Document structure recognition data
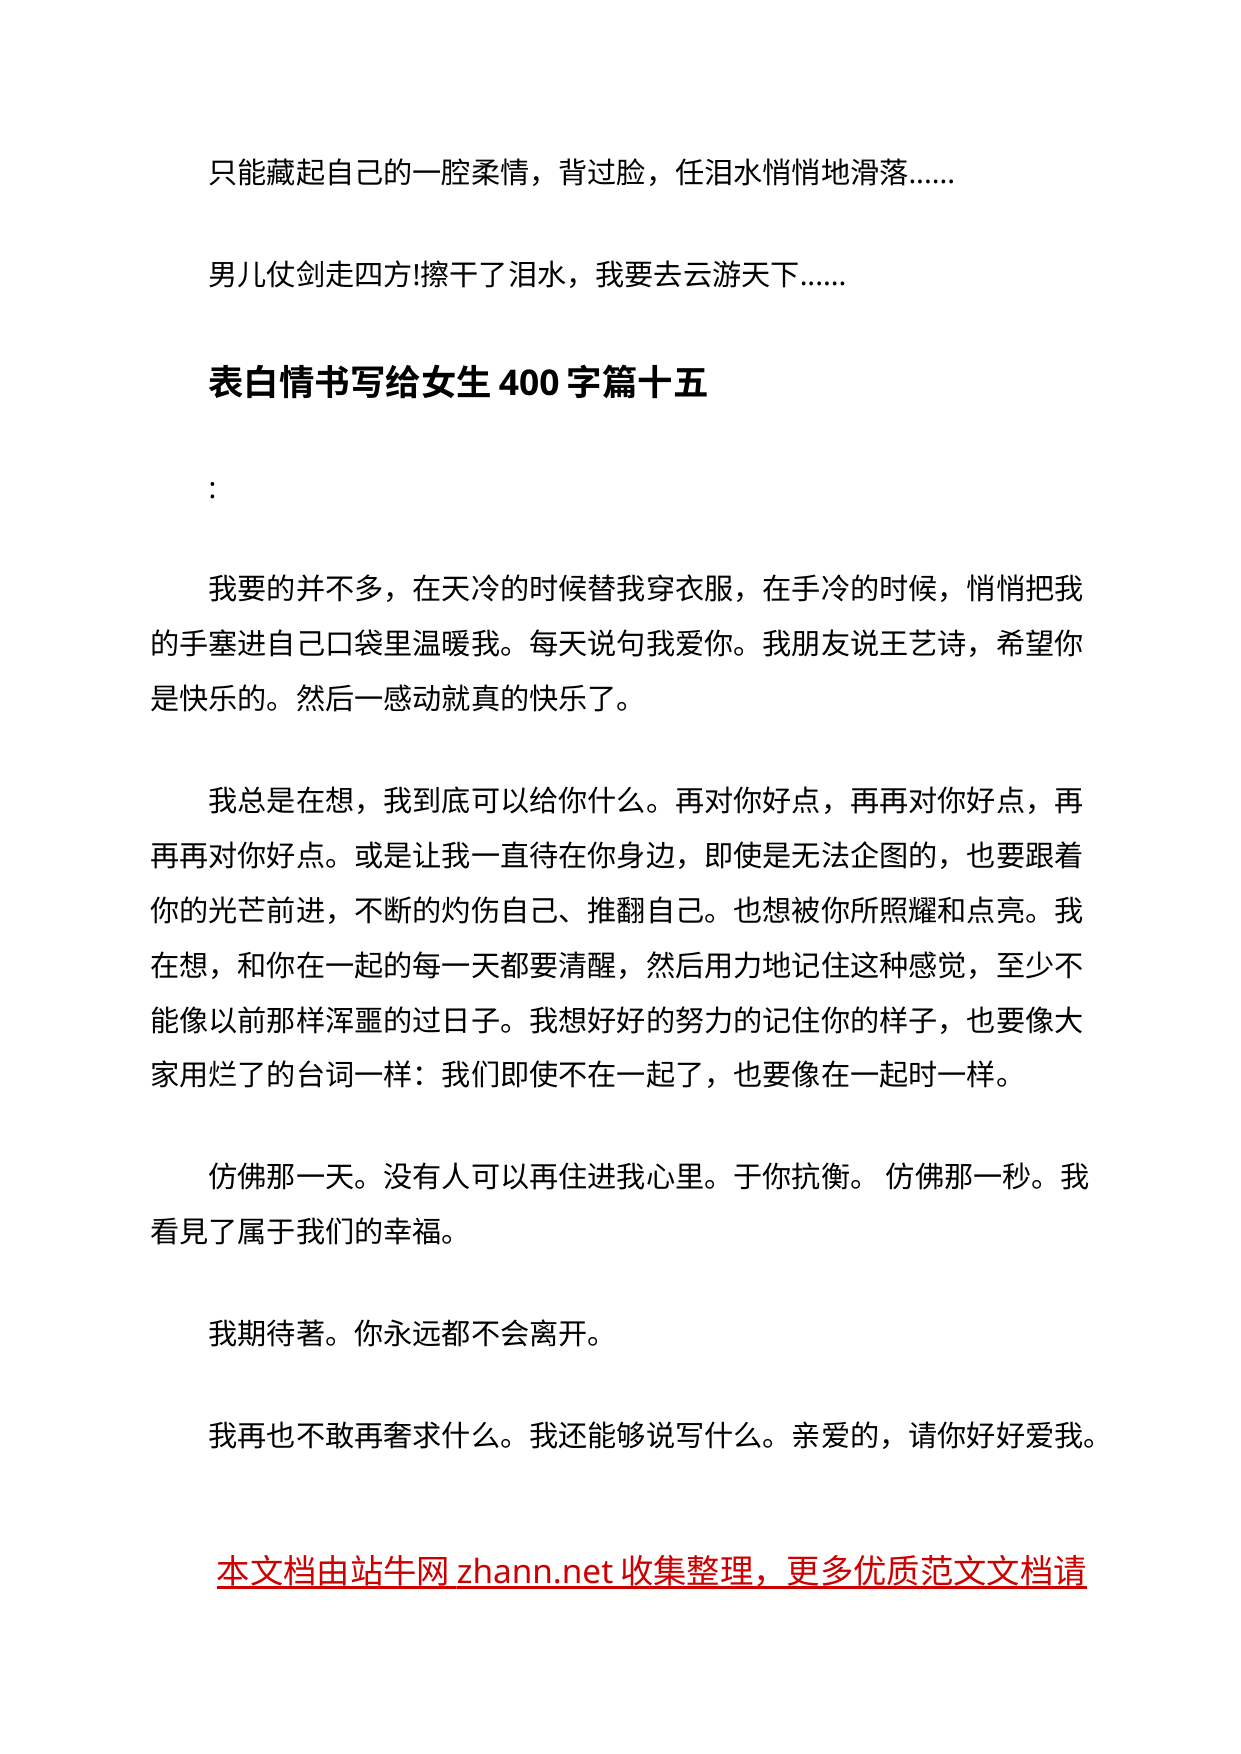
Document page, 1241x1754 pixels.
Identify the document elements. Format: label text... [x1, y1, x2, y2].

text 表白情书写给女生400字篇十五 [150, 354, 1090, 405]
text 仿佛那一天。没有人可以再住进我心里。于你抗衡。 仿佛那一秒。我看見了属于我们的幸福。 [150, 1154, 1090, 1251]
text : [150, 467, 1090, 507]
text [150, 1545, 1090, 1594]
text 只能藏起自己的一腔柔情，背过脸，任泪水悄悄地滑落...... [150, 150, 1090, 192]
text 我期待著。你永远都不会离开。 [150, 1310, 1090, 1353]
text 男儿仗剑走四方!擦干了泪水，我要去云游天下...... [150, 252, 1090, 294]
text 我要的并不多，在天冷的时候替我穿衣服，在手冷的时候，悄悄把我的手塞进自己口袋里温暖我。每天说句我爱你。我朋友说王艺诗，希望你是快乐的。然后一感动就真的快乐了。 [150, 566, 1090, 718]
text 我再也不敢再奢求什么。我还能够说写什么。亲爱的，请你好好爱我。 [150, 1412, 1090, 1454]
text 我总是在想，我到底可以给你什么。再对你好点，再再对你好点，再再再对你好点。或是让我一直待在你身边，即使是无法企图的，也要跟着你的光芒前进，不断的灼伤自己、推翻自己。也想被你所照耀和点亮。我在想，和你在一起的每一天都要清醒，然后用力地记住这种感觉，至少不能像以前那样浑噩的过日子。我想好好的努力的记住你的样子，也要像大家用烂了的台词一样：我们即使不在一起了，也要像在一起时一样。 [150, 777, 1090, 1094]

*Instruction*
Write out each entry exactly as given, omitting any picture.

*Answer section*
Document page, 1241x1754 pixels.
Identify the document elements. Format: label text... [x1, y1, x2, y2].

text 表白情书写给女生400字篇十五 [150, 354, 1090, 405]
text 仿佛那一天。没有人可以再住进我心里。于你抗衡。 仿佛那一秒。我看見了属于我们的幸福。 [150, 1154, 1090, 1251]
text : [150, 467, 1090, 507]
text [150, 1545, 1090, 1594]
text 只能藏起自己的一腔柔情，背过脸，任泪水悄悄地滑落...... [150, 150, 1090, 192]
text 我期待著。你永远都不会离开。 [150, 1310, 1090, 1353]
text 男儿仗剑走四方!擦干了泪水，我要去云游天下...... [150, 252, 1090, 294]
text 我要的并不多，在天冷的时候替我穿衣服，在手冷的时候，悄悄把我的手塞进自己口袋里温暖我。每天说句我爱你。我朋友说王艺诗，希望你是快乐的。然后一感动就真的快乐了。 [150, 566, 1090, 718]
text 我再也不敢再奢求什么。我还能够说写什么。亲爱的，请你好好爱我。 [150, 1412, 1090, 1454]
text 我总是在想，我到底可以给你什么。再对你好点，再再对你好点，再再再对你好点。或是让我一直待在你身边，即使是无法企图的，也要跟着你的光芒前进，不断的灼伤自己、推翻自己。也想被你所照耀和点亮。我在想，和你在一起的每一天都要清醒，然后用力地记住这种感觉，至少不能像以前那样浑噩的过日子。我想好好的努力的记住你的样子，也要像大家用烂了的台词一样：我们即使不在一起了，也要像在一起时一样。 [150, 777, 1090, 1094]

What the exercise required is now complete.